Requirement >>
Update the records by replacing "roughly" with "approximately" and leaving everything else unchanged. Leave the pictures out.

▼

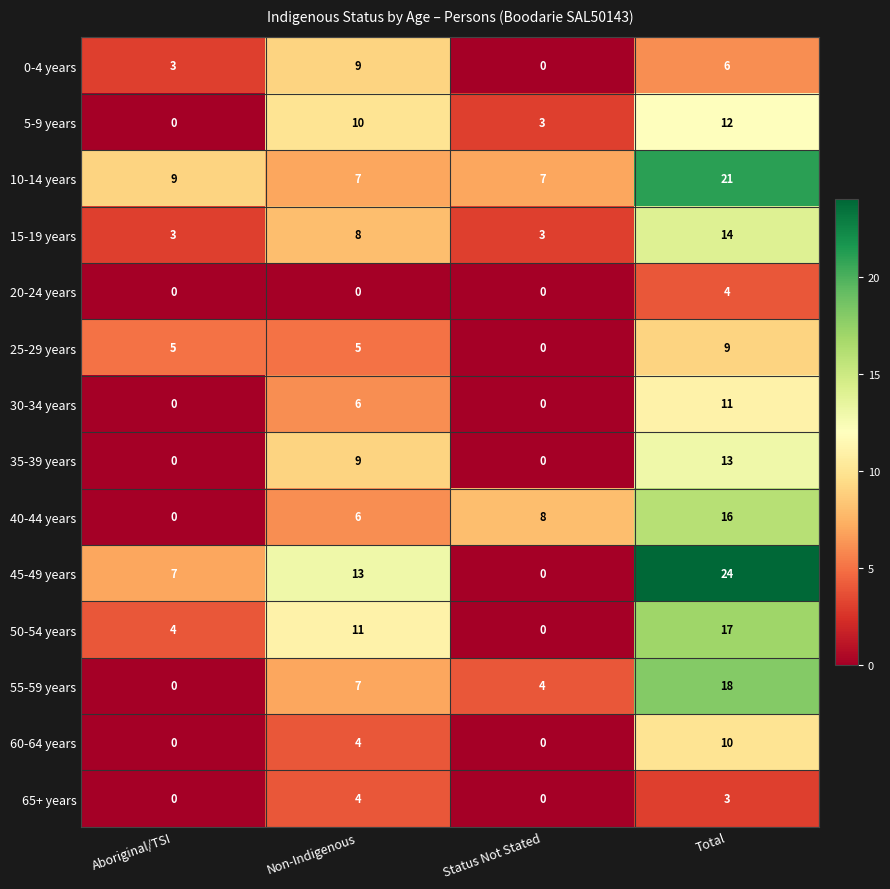

Which series has the largest range (max minus min)?

45-49 years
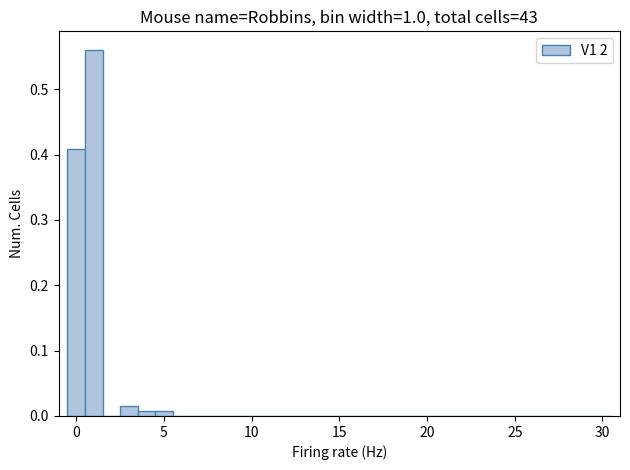

Read against the x-axis, roughly where is the centre of the tallest bar?

1.0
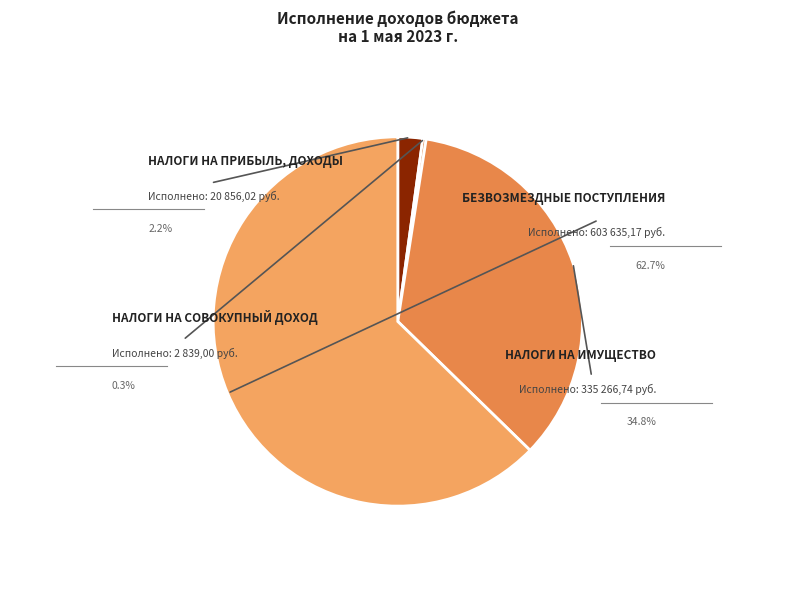

How many slices are in this pie chart?

4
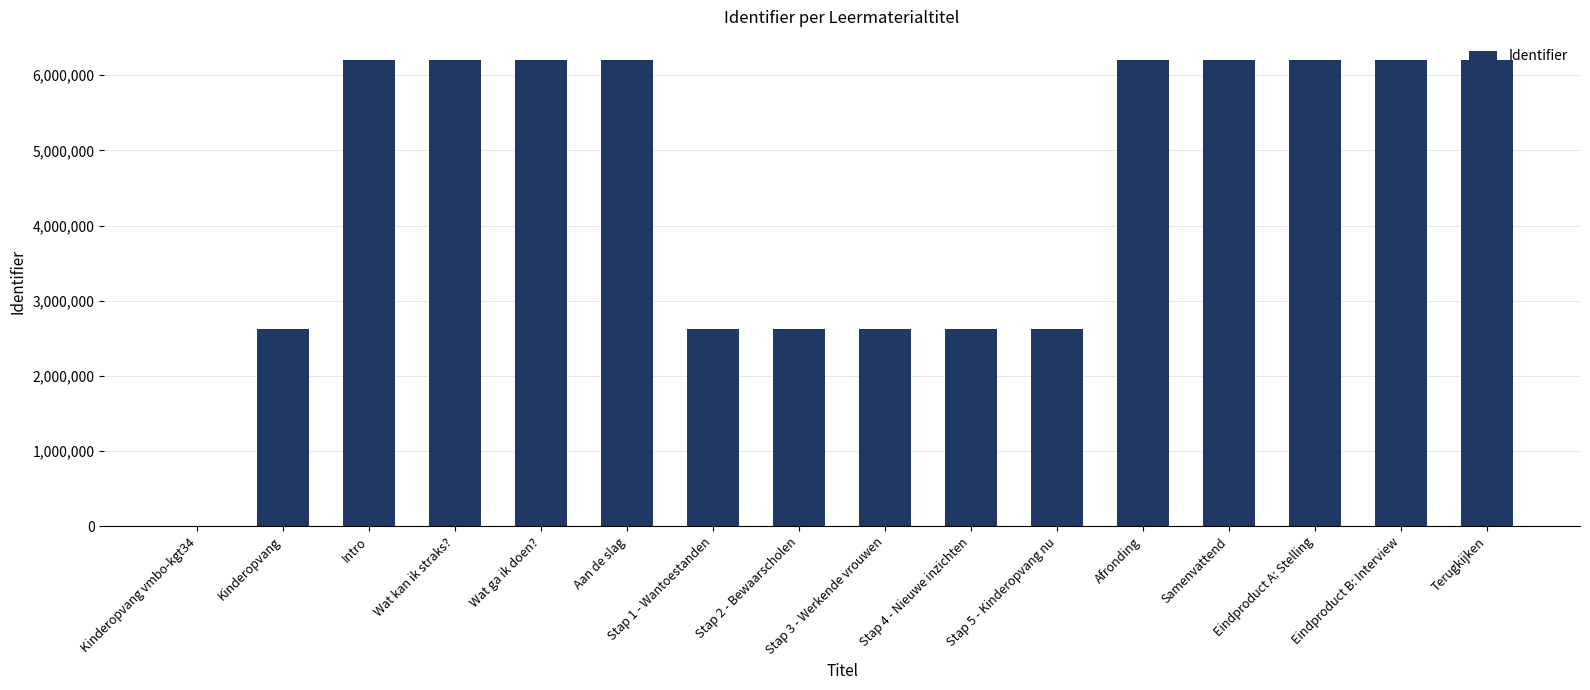

Is it true that the value at Aan de slag is 4127776?

False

▲

Response >>
Which series has the largest range (max minus min)?

45-49 years

Read against the x-axis, approximately where is the centre of the tallest bar?

1.0

How many slices are in this pie chart?

4

Is it true that the value at Aan de slag is 4127776?

False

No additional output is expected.